[[ Raw data, beginning ]]
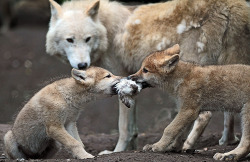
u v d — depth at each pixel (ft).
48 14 103.71
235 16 36.37
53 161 29.19
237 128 49.29
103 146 44.57
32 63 84.02
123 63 40.40
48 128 31.65
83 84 31.96
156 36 38.42
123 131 40.37
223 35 36.68
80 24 38.09
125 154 29.96
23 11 104.94
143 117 61.62
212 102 30.96
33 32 98.84
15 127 33.30
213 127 51.31
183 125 30.78
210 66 31.30
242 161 29.99
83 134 53.01
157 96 68.49
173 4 38.58
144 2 53.06
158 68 31.53
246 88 30.07
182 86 30.99
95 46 38.99
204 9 36.81
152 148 31.27
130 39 39.34
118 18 40.22
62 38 38.37
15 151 33.96
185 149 34.42
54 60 84.79
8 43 92.63
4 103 70.18
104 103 68.90
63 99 31.71
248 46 36.88
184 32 37.52
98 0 38.73
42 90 32.27
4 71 81.56
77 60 37.09
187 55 37.55
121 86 31.35
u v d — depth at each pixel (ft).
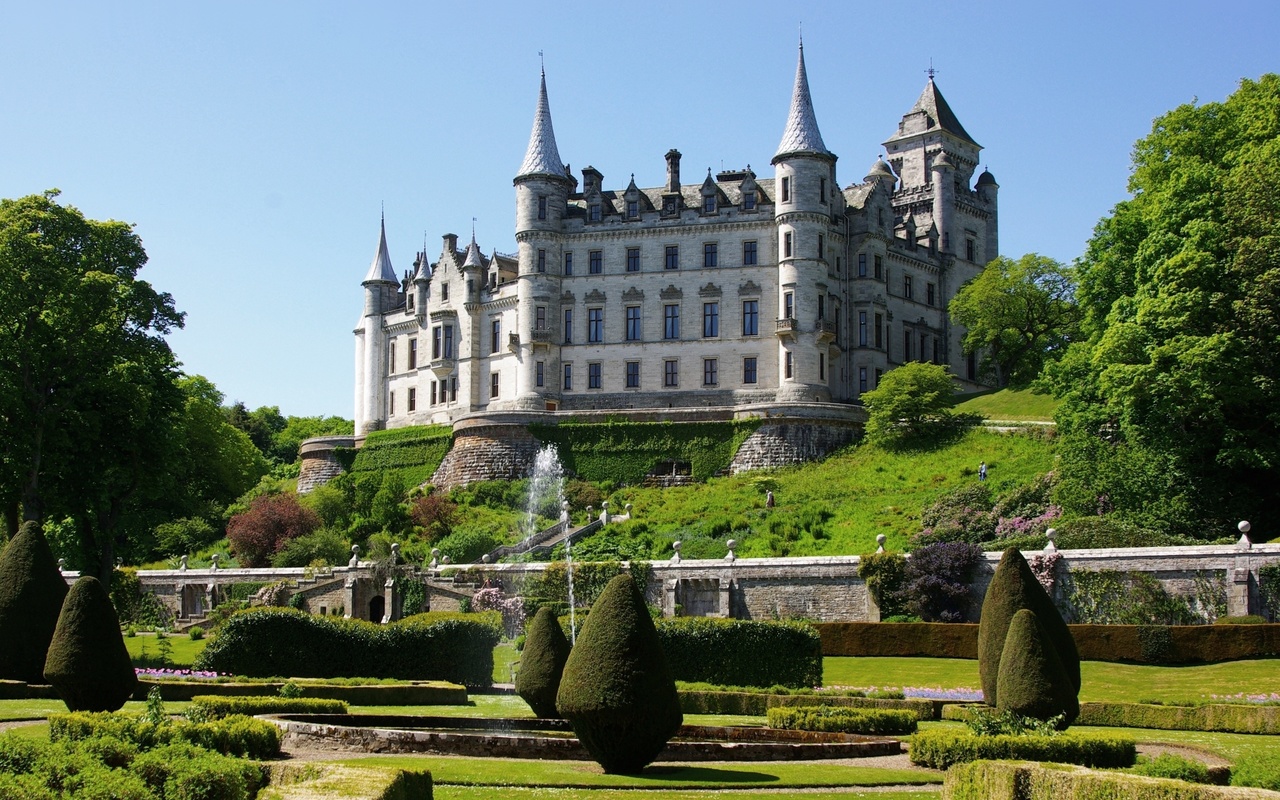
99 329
[[ Raw data, end ]]
__What the task requires__
Write out the records once more, word for word, though without the pictures they contain.

__Task result__
u v d — depth at each pixel (ft).
48 14 103.71
235 16 36.37
53 161 29.19
237 128 49.29
103 146 44.57
32 63 84.02
123 63 40.40
48 128 31.65
83 84 31.96
156 36 38.42
123 131 40.37
223 35 36.68
80 24 38.09
125 154 29.96
23 11 104.94
143 117 61.62
212 102 30.96
33 32 98.84
15 127 33.30
213 127 51.31
183 125 30.78
210 66 31.30
242 161 29.99
83 134 53.01
157 96 68.49
173 4 38.58
144 2 53.06
158 68 31.53
246 88 30.07
182 86 30.99
95 46 38.99
204 9 36.81
152 148 31.27
130 39 39.34
118 18 40.22
62 38 38.37
15 151 33.96
185 149 34.42
54 60 84.79
8 43 92.63
4 103 70.18
104 103 68.90
63 99 31.71
248 46 36.88
184 32 37.52
98 0 38.73
42 90 32.27
4 71 81.56
77 60 37.09
187 55 37.55
121 86 31.35
u v d — depth at each pixel (ft).
99 329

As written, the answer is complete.